Richard Middleton is portfolio manager of the Investec Growth Fund. He joined the company in 2010 from Stanlib Asset Management, where he headed up the growth franchise for three years, including management of the growth unit trust for seven years. Prior to Stanlib, Richard worked at Liberty Asset Management as an industrial analyst and assistant portfolio manager, as well as at Rand Merchant Bank Asset Management as a precious metals analyst. He started his investment career at Gold Field’s Minerals Economic division as a mining analyst.
Richard holds a degree in Metallurgical Engineering and an MBA from the University of the Witwatersrand. He spends his spare time entertaining his children, listening to music and “klapping the gym hard.”
Selecting companies to invest in
“My investment philosophy is to invest in growth companies that are growing either organically, or through acquisition, and which have the potential to expand into countries outside South Africa. We primarily select companies that are growing their forecast two-year compounded earnings faster than the overall equity market.
“However, a very important aspect to selecting these companies is the quality of their management teams. You ask questions to establish whether management is a shareholder in the company, whether the team is entrepreneurial and growth orientated, and whether they have experience in expanding their companies into other countries. As such, the selection process is one of stock picking, and there are therefore always investment opportunities on which to capitalise.”
Describe your portfolio of equity investments?
I also look for opportunities in the under-researched mid and small cap sectors, though 70% of my investments are of larger cap, more liquid shares. In the Growth Fund, which I am primarily invested in, we cap the allocation to the more illiquid but high-growth small and mid-cap counters at 30% of the fund’s value.
Over the past year, they were largely due to investments in the large cap globally focused industrial companies such as Richemont, SABMiller, Naspers and Aspen.
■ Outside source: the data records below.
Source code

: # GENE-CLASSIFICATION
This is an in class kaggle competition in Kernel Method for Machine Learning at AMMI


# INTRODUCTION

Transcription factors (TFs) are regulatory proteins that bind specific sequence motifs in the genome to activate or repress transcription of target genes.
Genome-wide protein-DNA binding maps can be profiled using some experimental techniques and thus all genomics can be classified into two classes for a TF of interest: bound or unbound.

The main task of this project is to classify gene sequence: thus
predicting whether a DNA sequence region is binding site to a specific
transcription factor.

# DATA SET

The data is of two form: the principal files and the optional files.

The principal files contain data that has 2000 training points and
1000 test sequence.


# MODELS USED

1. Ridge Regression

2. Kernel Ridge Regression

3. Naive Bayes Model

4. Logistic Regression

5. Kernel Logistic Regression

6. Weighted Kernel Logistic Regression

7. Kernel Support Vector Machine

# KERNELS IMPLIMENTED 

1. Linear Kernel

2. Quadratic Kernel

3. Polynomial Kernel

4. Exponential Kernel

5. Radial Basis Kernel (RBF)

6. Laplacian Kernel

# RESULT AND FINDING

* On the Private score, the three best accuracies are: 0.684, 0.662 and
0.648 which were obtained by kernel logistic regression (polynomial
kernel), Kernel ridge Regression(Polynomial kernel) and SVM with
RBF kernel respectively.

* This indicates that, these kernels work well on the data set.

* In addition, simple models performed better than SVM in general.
AECI and Barloworld, which will benefit from mining companies expanding production, added value, as did the smaller cap recovery stories like Supergroup, Metrofile, Ellies and Consolidated Infrastructure Limited. My best performing holdings in Resources and Financials were Exxaro, FirstRand, Discovery and PSG.
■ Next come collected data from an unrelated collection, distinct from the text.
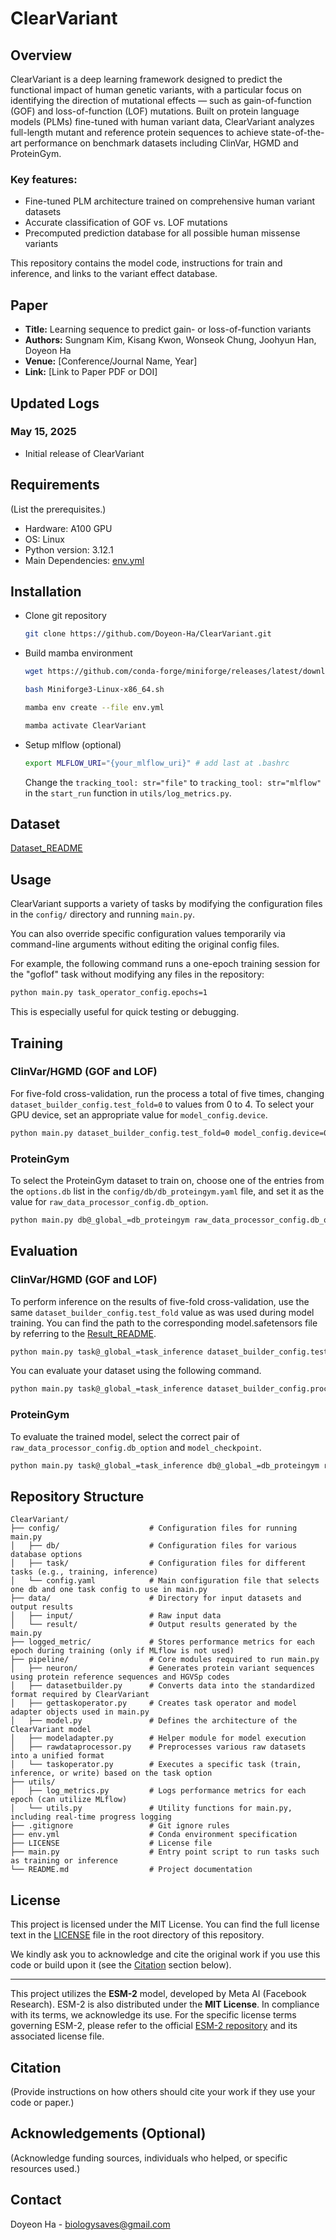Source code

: # ClearVariant

## Overview
ClearVariant is a deep learning framework designed to predict the functional impact of human genetic variants, with a particular focus on identifying the direction of mutational effects — such as gain-of-function (GOF) and loss-of-function (LOF) mutations. Built on protein language models (PLMs) fine-tuned with human variant data, ClearVariant analyzes full-length mutant and reference protein sequences to achieve state-of-the-art performance on benchmark datasets including ClinVar, HGMD and ProteinGym.

### Key features:
* Fine-tuned PLM architecture trained on comprehensive human variant datasets
* Accurate classification of GOF vs. LOF mutations
* Precomputed prediction database for all possible human missense variants

This repository contains the model code, instructions for train and inference, and links to the variant effect database.

## Paper
* **Title:** Learning sequence to predict gain- or loss-of-function variants
* **Authors:** Sungnam Kim, Kisang Kwon, Wonseok Chung, Joohyun Han, Doyeon Ha
* **Venue:** [Conference/Journal Name, Year]
* **Link:** [Link to Paper PDF or DOI]

## Updated Logs
### May 15, 2025
* Initial release of ClearVariant

## Requirements
(List the prerequisites.)
* Hardware: A100 GPU
* OS: Linux
* Python version: 3.12.1
* Main Dependencies: [env.yml](env.yml)

## Installation
* Clone git repository
    ```bash
    git clone https://github.com/Doyeon-Ha/ClearVariant.git
    ```
* Build mamba environment
    ```bash
    wget https://github.com/conda-forge/miniforge/releases/latest/download/Miniforge3-Linux-x86_64.sh
    ```
    ```bash
    bash Miniforge3-Linux-x86_64.sh
    ```
    ```bash
    mamba env create --file env.yml
    ```
    ```bash
    mamba activate ClearVariant
    ```
* Setup mlflow (optional)
    ```bash
    export MLFLOW_URI="{your_mlflow_uri}" # add last at .bashrc
    ```
    Change the `tracking_tool: str="file"` to `tracking_tool: str="mlflow"` in the `start_run` function in `utils/log_metrics.py`.


## Dataset
[Dataset_README](data/input/README.md)

## Usage
ClearVariant supports a variety of tasks by modifying the configuration files in the `config/` directory and running `main.py`.

You can also override specific configuration values temporarily via command-line arguments without editing the original config files.

For example, the following command runs a one-epoch training session for the "goflof" task without modifying any files in the repository:
```bash
python main.py task_operator_config.epochs=1
```
This is especially useful for quick testing or debugging.

## Training
### ClinVar/HGMD (GOF and LOF)
For five-fold cross-validation, run the process a total of five times, changing `dataset_builder_config.test_fold=0` to values from 0 to 4.
To select your GPU device, set an appropriate value for `model_config.device`.
```bash
python main.py dataset_builder_config.test_fold=0 model_config.device=0
```
### ProteinGym
To select the ProteinGym dataset to train on, choose one of the entries from the `options.db` list in the `config/db/db_proteingym.yaml` file, and set it as the value for `raw_data_processor_config.db_option`.
```bash
python main.py db@_global_=db_proteingym raw_data_processor_config.db_option=A4_HUMAN_Seuma_2022.csv
```

## Evaluation
### ClinVar/HGMD (GOF and LOF)
To perform inference on the results of five-fold cross-validation, use the same `dataset_builder_config.test_fold` value as was used during model training.
You can find the path to the corresponding model.safetensors file by referring to the [Result_README](data/result/model/README.md).
```bash
python main.py task@_global_=task_inference dataset_builder_config.test_fold=0 model_config.model_checkpoint={abs_path_to_model.safetensors}
```
You can evaluate your dataset using the following command.
```bash
python main.py task@_global_=task_inference dataset_builder_config.processed_dataset={your_dataset_path} dataset_builder_config.db_processing=all_test model_config.model_checkpoint={abs_path_to_model.safetensors}
```

### ProteinGym
To evaluate the trained model, select the correct pair of `raw_data_processor_config.db_option` and `model_checkpoint`.
```bash
python main.py task@_global_=task_inference db@_global_=db_proteingym raw_data_processor_config.db_option=A4_HUMAN_Seuma_2022.csv model_config.model_checkpoint={abs_path_to_model.safetensors}
```

## Repository Structure
```
ClearVariant/
├── config/                    # Configuration files for running main.py
│   ├── db/                    # Configuration files for various database options
│   ├── task/                  # Configuration files for different tasks (e.g., training, inference)
│   └── config.yaml            # Main configuration file that selects one db and one task config to use in main.py
├── data/                      # Directory for input datasets and output results
│   ├── input/                 # Raw input data
│   └── result/                # Output results generated by the main.py
├── logged_metric/             # Stores performance metrics for each epoch during training (only if MLflow is not used)
├── pipeline/                  # Core modules required to run main.py
│   ├── neuron/                # Generates protein variant sequences using protein reference sequences and HGVSp codes
│   ├── datasetbuilder.py      # Converts data into the standardized format required by ClearVariant
│   ├── gettaskoperator.py     # Creates task operator and model adapter objects used in main.py
│   ├── model.py               # Defines the architecture of the ClearVariant model
│   ├── modeladapter.py        # Helper module for model execution
│   ├── rawdataprocessor.py    # Preprocesses various raw datasets into a unified format
│   └── taskoperator.py        # Executes a specific task (train, inference, or write) based on the task option
├── utils/
│   ├── log_metrics.py         # Logs performance metrics for each epoch (can utilize MLflow)
│   └── utils.py               # Utility functions for main.py, including real-time progress logging
├── .gitignore                 # Git ignore rules
├── env.yml                    # Conda environment specification
├── LICENSE                    # License file
├── main.py                    # Entry point script to run tasks such as training or inference
└── README.md                  # Project documentation
```

## License

This project is licensed under the MIT License. You can find the full license text in the [LICENSE](LICENSE) file in the root directory of this repository.

We kindly ask you to acknowledge and cite the original work if you use this code or build upon it (see the [Citation](#citation) section below).

---

This project utilizes the **ESM-2** model, developed by Meta AI (Facebook Research). ESM-2 is also distributed under the **MIT License**. In compliance with its terms, we acknowledge its use. For the specific license terms governing ESM-2, please refer to the official [ESM-2 repository](https://github.com/facebookresearch/esm) and its associated license file.

## Citation
(Provide instructions on how others should cite your work if they use your code or paper.)

## Acknowledgements (Optional)
(Acknowledge funding sources, individuals who helped, or specific resources used.)

## Contact
Doyeon Ha - biologysaves@gmail.com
My top stock pick in the Industrial sector this year is Naspers. Some 70% of its value is attributable to Tencent’s share price and 10% to Mail.ru’s. Both are currently trading at discounts to their global peer groups. As both have great growth prospects in their respective markets, China and Russia, I believe that in time these discounts will close, driving Naspers’ share price higher. The roll-out of digital satellite TV across Africa will also contribute materially to Naspers’ earnings growth. Another stock to watch in the technology space is Digicore. It has developed and sells proprietary fleet management and stolen vehicle recovery technology, and is represented in more than 25 countries globally.
In Resources my biggest relative exposures are to Billiton and Exxaro.
Your returns to date?
For the 12 month period ending March 2012, my portfolio has returned 13,3% versus the All Share index return of 7,5%. Although we are in the early stages of what I believe to be a global economic recovery, my portfolio has performed relatively well in a rising equity market.